Testimony on Congressional Capacity SCOMC
Written testimony of Kevin R. Kosar
Vice President of Research Partnerships, R Street Institute
Before the U.S. House of Representatives, Select Committee on the Modernization of Congress,
Subcommittee on Federal Spending Oversight
January 14, 2020
Thank you, Chairman Kilmer, co-chairman Graves and members of the Select Committee for holding this hearing and receiving my testimony.
I am vice president of research partnerships at the R Street Institute, and I co-direct the Legislative Branch Capacity Working Group, a monthly transpartisan gathering of scholars, congressional staff and folks who care about the well-being of Congress.
I was invited here to discuss congressional capacity, particularly the staffing aspect of congressional capacity.

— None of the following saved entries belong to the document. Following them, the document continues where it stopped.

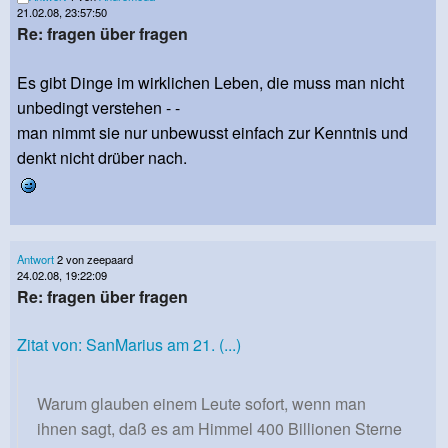
21.02.08, 23:57:50
Re: fragen über fragen
Es gibt Dinge im wirklichen Leben, die muss man nicht
unbedingt verstehen - -
man nimmt sie nur unbewusst einfach zur Kenntnis und
denkt nicht drüber nach.
Antwort
2 von zeepaard
24.02.08, 19:22:09
Re: fragen über fragen
Zitat von: SanMarius am 21. (...)
Warum glauben einem Leute sofort, wenn man
ihnen sagt, daß es am Himmel 400 Billionen Sterne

In summation, the evidence of insufficient congressional capacity is substantial. Demands upon Congress have grown immensely over the past century, and Congress has actually divested in its capacity over the past 40 years. In tandem, these divergent trendlines all but ensure that Congress will fall short of the expectations of legislators, staff and the public.
Congressional capacity defined
To understand congressional capacity, it is useful to think about Congress in its broadest terms: It is an organization of individuals, established to achieve particular goals. These goals, as I discuss below, are myriad.

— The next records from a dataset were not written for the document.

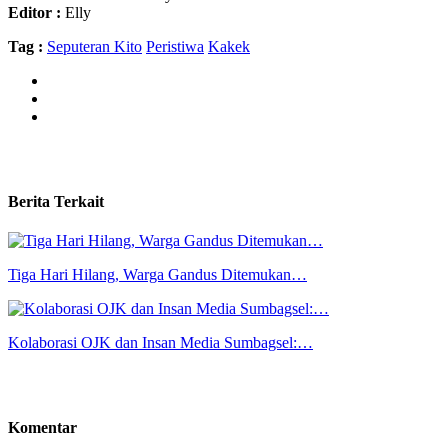
Editor :
Elly
Tag :
Seputeran Kito
Peristiwa
Kakek
Berita Terkait
Tiga Hari Hilang, Warga Gandus Ditemukan…
Kolaborasi OJK dan Insan Media Sumbagsel:…
Komentar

Like any organization—a charity or a restaurant, for example—Congress’ performance is greatly, but not entirely, affected by its capacity. It can only do as much as it is capable of doing.
In the congressional context, capacity can be defined as “the human and physical infrastructure Congress needs to resolve public problems through legislating, budgeting, holding hearings, and conducting oversight.” Some specific aspects of congressional capacity are: intra-chamber organization (e.g., committee organization), processes for allocating resources (e.g., the leadership selection process), processes for executing tasks (e.g., how bills go to the floor) and people. Central to congressional capacity are the people who work in the chambers, legislators and staff—the people whose efforts produce governance.